Генри поднялся и направился в коридор. Увидел на столике письмо из Америки, подписанное крупным почерком Беллы, сунул его в карман и через парадную дверь вышел на террасу. Подбирающееся к зениту солнце уже заливало весь фасад старого крыла и прочертило длинными округлыми тенями деревьев зеленый склон справа. Озеро сияло синевой, теплый воздух был приправлен благоуханием цветов и птичьим пением. Генри озабоченно огляделся, ожидая увидеть на мостике или на берегу Стефани в шляпе с широкими обвисшими полями и старинным зонтиком от солнца, который он отыскал для нее и который, кажется, нравился ей.
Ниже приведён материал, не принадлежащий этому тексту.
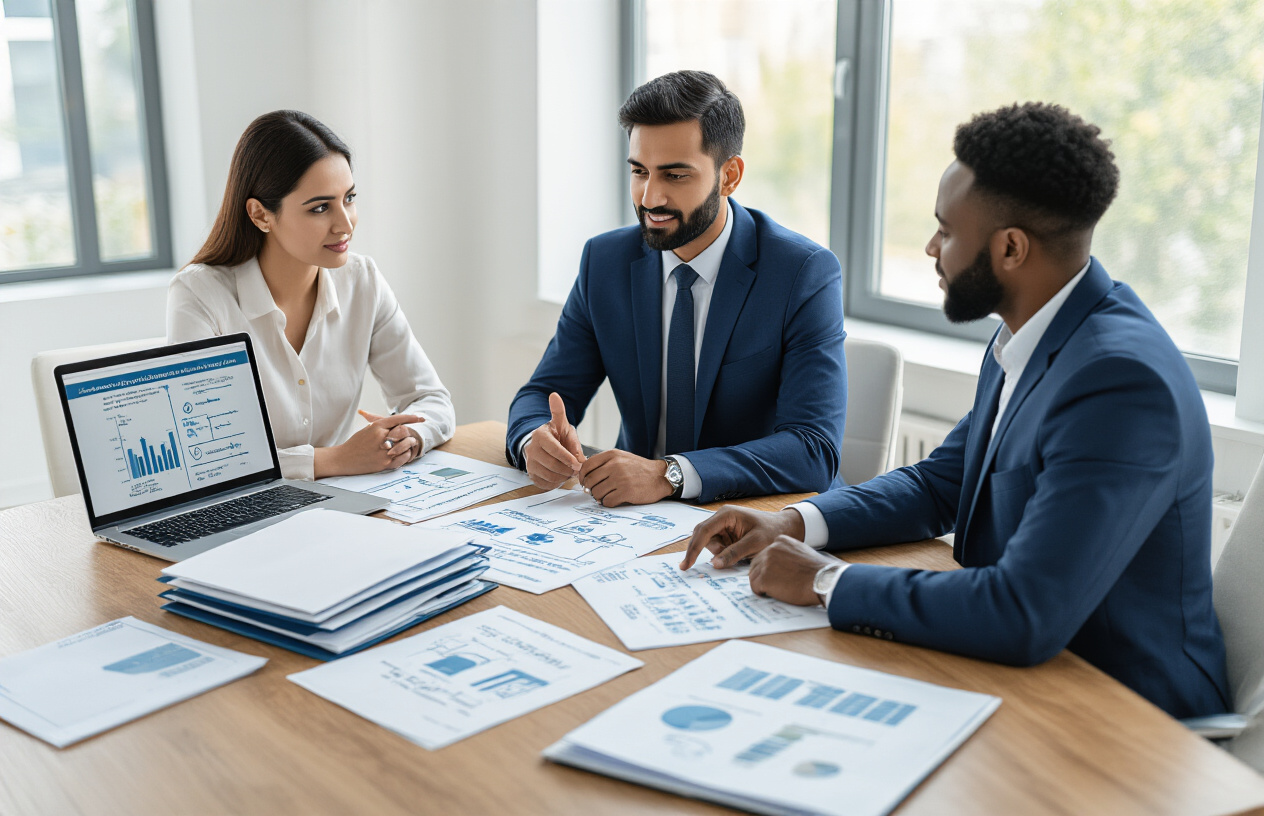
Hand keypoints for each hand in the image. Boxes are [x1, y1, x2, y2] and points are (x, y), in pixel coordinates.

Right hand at [358, 410, 422, 462]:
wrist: (343, 459)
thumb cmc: (356, 444)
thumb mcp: (367, 429)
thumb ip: (382, 426)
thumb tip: (399, 423)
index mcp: (376, 426)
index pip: (398, 419)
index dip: (411, 418)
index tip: (420, 418)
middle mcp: (381, 437)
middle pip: (403, 431)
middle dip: (408, 432)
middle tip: (409, 434)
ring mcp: (383, 451)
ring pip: (405, 444)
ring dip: (409, 443)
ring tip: (408, 444)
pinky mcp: (385, 463)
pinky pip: (403, 457)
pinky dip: (406, 455)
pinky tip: (403, 453)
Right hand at [523, 393, 585, 489]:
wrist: (544, 446)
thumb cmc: (556, 434)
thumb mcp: (561, 423)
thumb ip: (559, 412)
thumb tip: (554, 396)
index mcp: (539, 435)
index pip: (554, 449)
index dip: (568, 458)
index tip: (578, 464)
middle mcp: (531, 450)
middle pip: (552, 465)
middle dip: (568, 469)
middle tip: (577, 468)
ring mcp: (529, 463)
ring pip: (549, 476)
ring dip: (564, 476)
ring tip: (570, 471)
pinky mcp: (531, 475)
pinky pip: (545, 484)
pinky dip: (556, 483)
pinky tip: (561, 475)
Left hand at [578, 450, 671, 506]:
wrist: (660, 476)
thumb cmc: (639, 468)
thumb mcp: (622, 458)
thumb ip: (604, 464)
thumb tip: (585, 478)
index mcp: (612, 455)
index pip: (586, 466)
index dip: (582, 476)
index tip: (584, 482)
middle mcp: (615, 465)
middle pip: (589, 481)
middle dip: (590, 489)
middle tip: (597, 491)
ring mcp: (620, 478)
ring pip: (596, 493)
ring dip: (599, 497)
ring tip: (608, 495)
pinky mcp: (626, 492)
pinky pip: (607, 501)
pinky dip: (608, 503)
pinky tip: (615, 499)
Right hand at [680, 505, 806, 569]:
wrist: (784, 528)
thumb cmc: (772, 532)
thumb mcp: (755, 544)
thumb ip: (734, 553)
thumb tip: (715, 564)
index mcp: (726, 515)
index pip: (703, 531)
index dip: (693, 549)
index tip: (687, 564)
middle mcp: (721, 518)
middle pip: (701, 535)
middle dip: (701, 551)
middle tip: (694, 568)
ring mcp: (723, 525)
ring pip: (708, 542)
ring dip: (716, 553)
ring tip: (738, 555)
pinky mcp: (727, 534)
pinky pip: (716, 545)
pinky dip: (721, 554)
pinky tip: (735, 555)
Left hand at [749, 537, 844, 605]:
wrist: (823, 580)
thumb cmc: (817, 571)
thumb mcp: (802, 552)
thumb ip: (788, 554)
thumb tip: (780, 564)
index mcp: (780, 541)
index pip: (765, 553)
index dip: (768, 566)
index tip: (774, 574)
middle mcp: (770, 549)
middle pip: (756, 564)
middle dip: (762, 575)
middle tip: (771, 585)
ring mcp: (766, 563)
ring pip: (754, 576)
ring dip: (761, 585)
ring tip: (772, 591)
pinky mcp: (764, 578)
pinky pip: (755, 587)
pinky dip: (761, 592)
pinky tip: (770, 595)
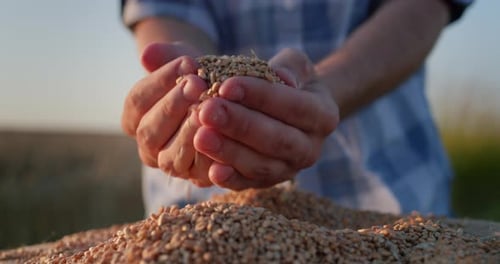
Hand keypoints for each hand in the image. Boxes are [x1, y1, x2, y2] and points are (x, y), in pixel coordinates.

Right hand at [121, 42, 213, 186]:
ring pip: (171, 157)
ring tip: (208, 110)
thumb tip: (148, 54)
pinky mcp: (197, 178)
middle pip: (149, 131)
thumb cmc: (198, 80)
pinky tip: (224, 136)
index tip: (187, 62)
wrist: (224, 102)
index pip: (137, 101)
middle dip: (173, 106)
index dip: (160, 81)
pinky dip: (211, 156)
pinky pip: (200, 173)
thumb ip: (166, 57)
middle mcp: (148, 146)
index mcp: (135, 118)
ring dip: (189, 133)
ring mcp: (171, 165)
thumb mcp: (184, 65)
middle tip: (197, 84)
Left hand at [193, 48, 338, 189]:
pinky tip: (211, 170)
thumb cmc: (289, 82)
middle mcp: (311, 148)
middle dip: (240, 125)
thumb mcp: (295, 65)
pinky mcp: (268, 183)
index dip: (260, 96)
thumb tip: (282, 78)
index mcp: (323, 115)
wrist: (291, 111)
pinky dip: (230, 179)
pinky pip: (249, 184)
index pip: (293, 105)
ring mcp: (290, 169)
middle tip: (207, 111)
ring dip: (229, 152)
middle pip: (276, 139)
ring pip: (261, 165)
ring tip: (200, 135)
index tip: (226, 85)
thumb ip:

Возможно, сегодня она, как мать, была в летнем платье. Нет, ни единого намека.
Зеленое пространство было пусто, только прыгали несколько белок. Три сороки неким предзнаменованием пролетели к лесу. Придется возвращаться и искать ее наверху. Если б он только мог убедить ее открывать окно. Неужели та жуткая вонь, стоявшая в ее комнате, только от сигарет? Чтобы оттянуть момент, он достал письмо Беллы и принялся читать.
Слушай, дорогой, не сочти нас свиньями. В последние несколько дней случилось так много всего. Короче говоря, Расс получил работу в Санта-Крус, и мы немедленно туда переезжаем. Один из тамошних преподавателей случайно умер от передозировки, мир его праху, и им срочно понадобился человек на его место, они позвонили, спросили Расса, сможет ли он приехать, и вроде как обещали бессрочный контракт, если он согласится, и даже дом (не тот, в котором жил покойный), пришлось решать сразу, и мы, конечно, ответили согласием и надеемся, ты нас поймешь! Так что, когда вернешься в Сперритон, нас уже не застанешь. Твои ключи мы оставили у Пола и Мэй Горовиц, они наведут красоту в доме к приезду молодоженов, а мы просто в отчаянии оттого, что не сможем вас встретить, и, конечно, умираем от любопытства… но мы скоро увидимся, правда? Ты должен приехать в Санта-Крус с миссис Маршалсон погостить у нас. Наш новый дом выходит на океан, при нем тропический сад и бассейн в римско-императорском стиле! Ты обязан приехать к нам, и поскорей, пренепременно, иначе мы подумаем, что ты затаил на нас обиду! Разумеется, мы там как сумасшедшие будем стараться найти работу и для тебя. Скорей напиши нам, дорогуша, мы постоянно думаем о тебе. Ты должен сообщить нам точную дату великого события. Если тебе интересно, ревную ли я, — конечно ревную! Напиши поскорей, причем на адрес факультета философии, поскольку мы не сразу попадем домой.